WORK ITEM:
To complete this task, print all the data below exactly but leave out the images.

Start of DATA EXCERPT

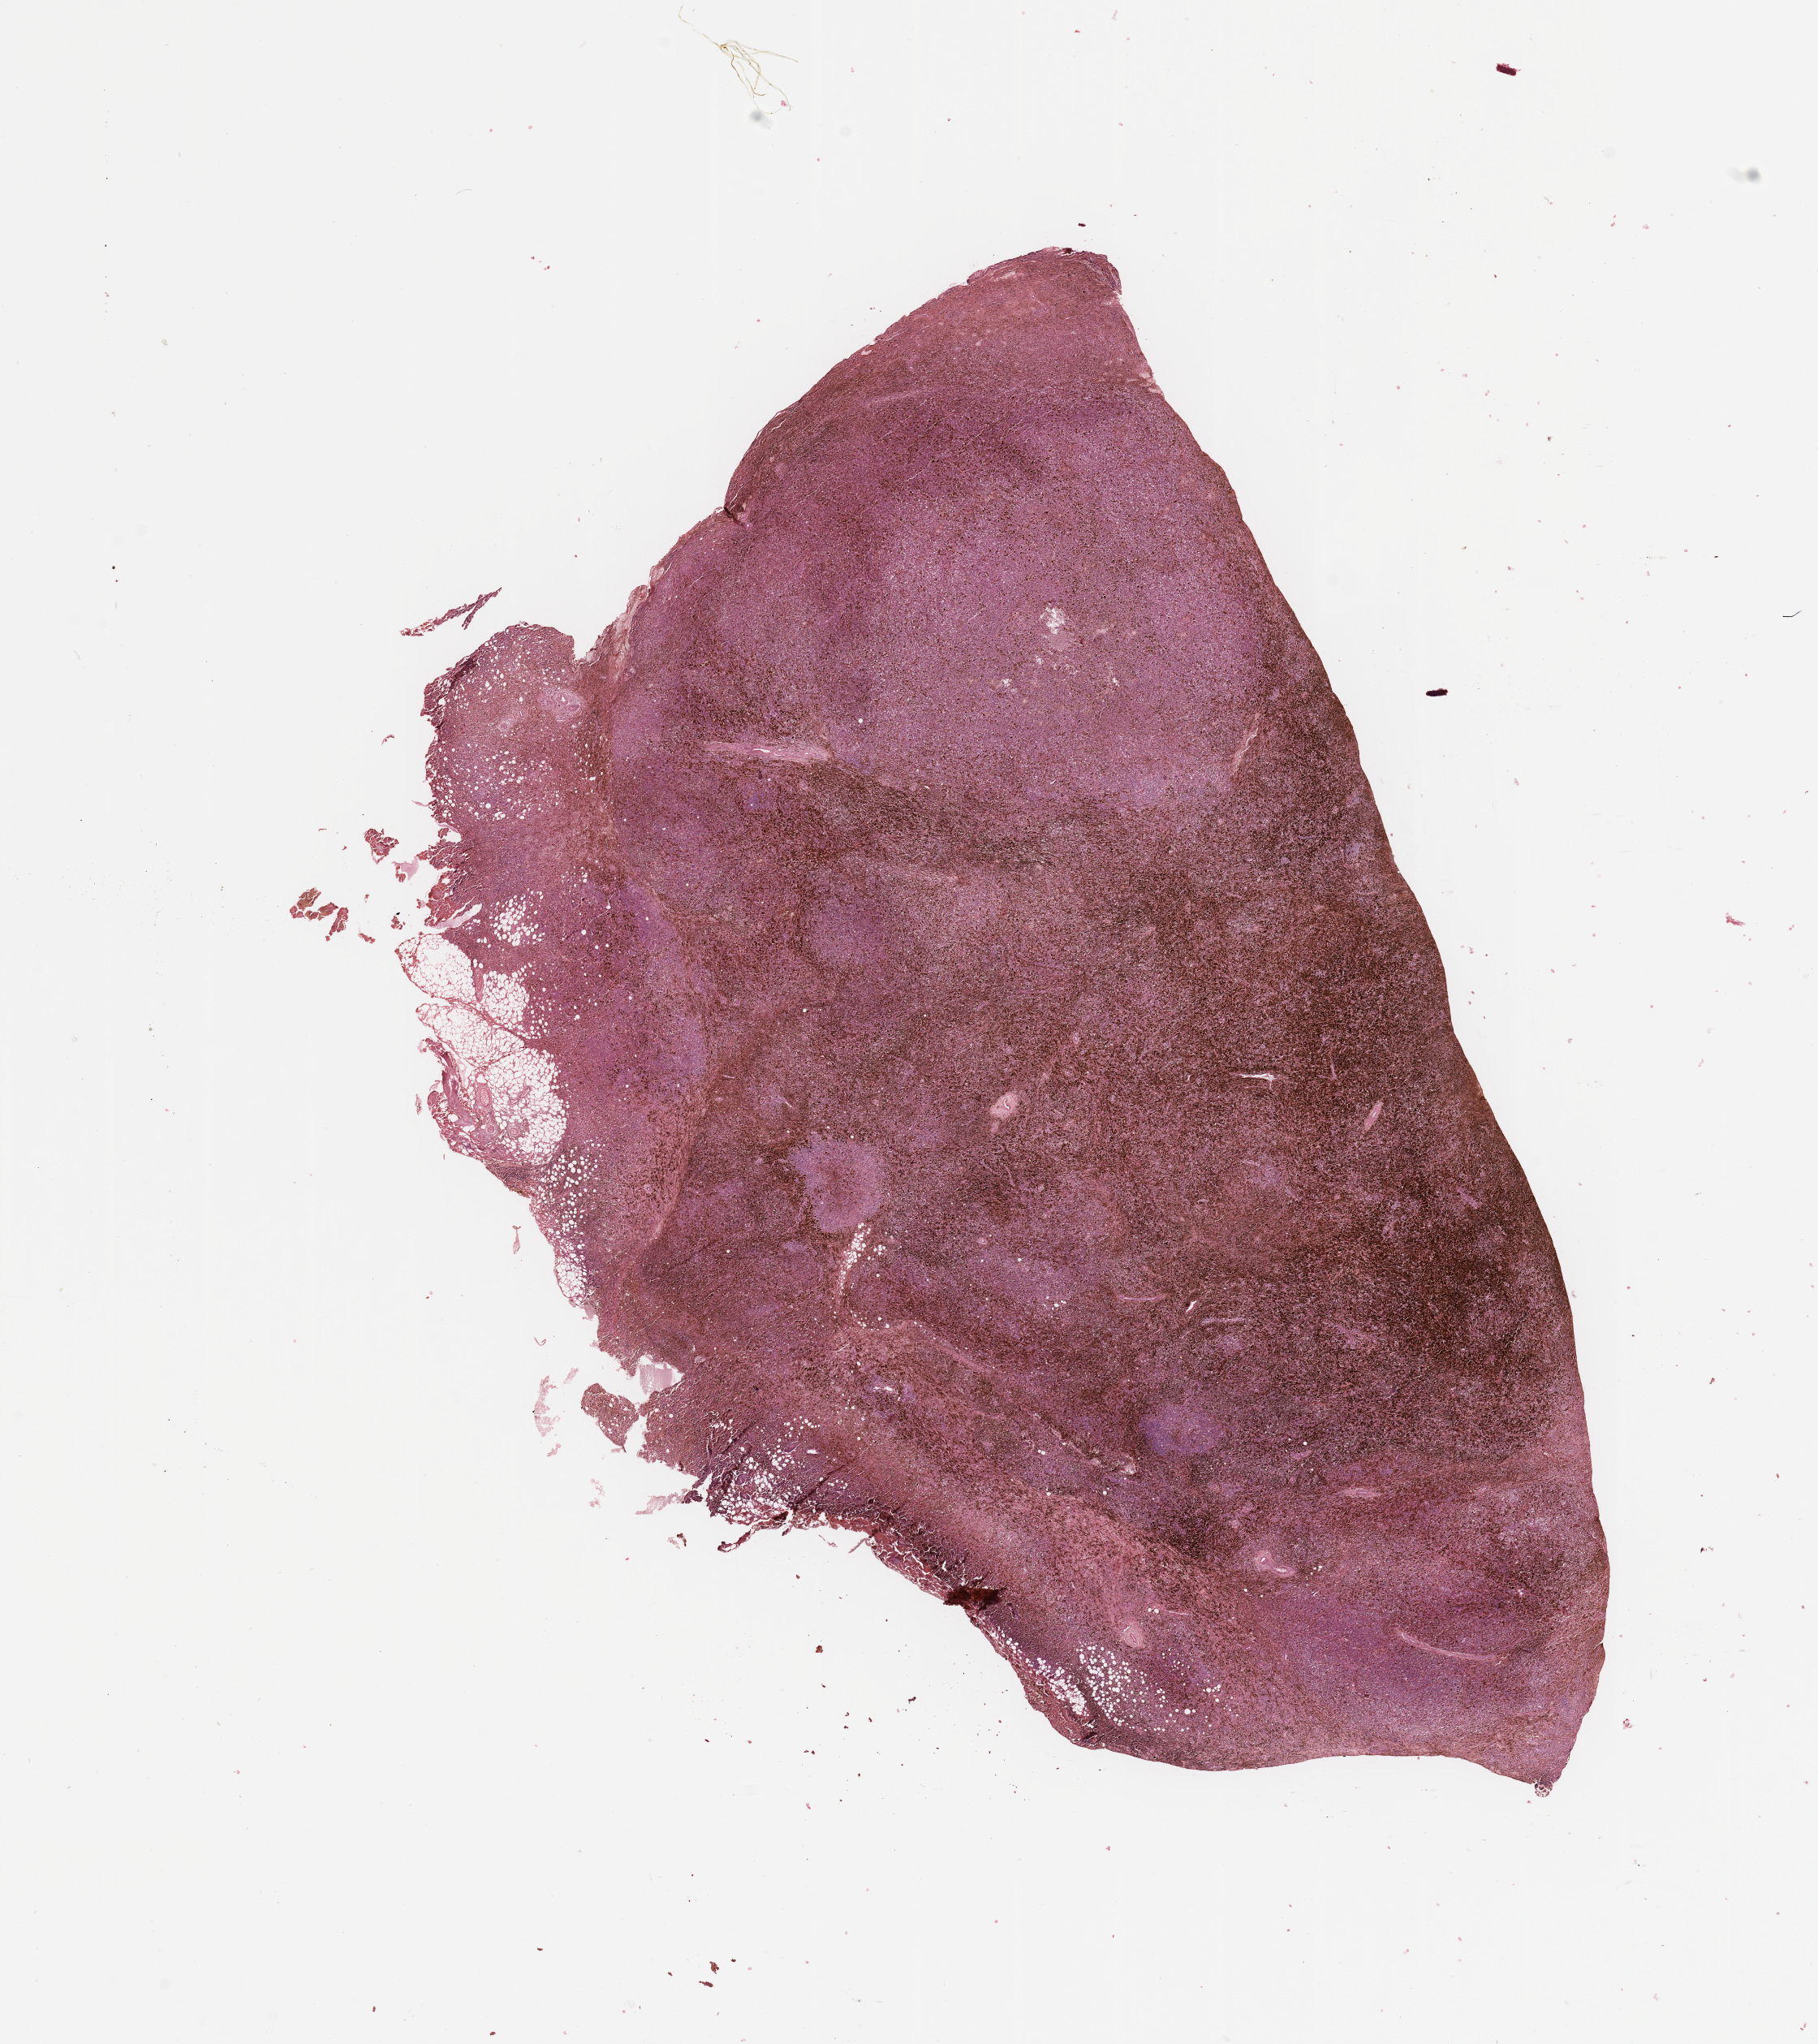
Whole-slide histology image, H&E — a low-resolution overview of the entire scanned area, about 17.7 x 19.9 mm; melanoma tumour tissue; sampled site not recorded. Patient: male, age 64 years.
• diagnosis: Malignant melanoma, NOS
• AJCC pathologic stage: IIIB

End of DATA EXCERPT

TASK RESULT:
Whole-slide histology image, H&E — a low-resolution overview of the entire scanned area, about 17.7 x 19.9 mm; melanoma tumour tissue; sampled site not recorded. Patient: male, age 64 years.
• diagnosis: Malignant melanoma, NOS
• AJCC pathologic stage: IIIB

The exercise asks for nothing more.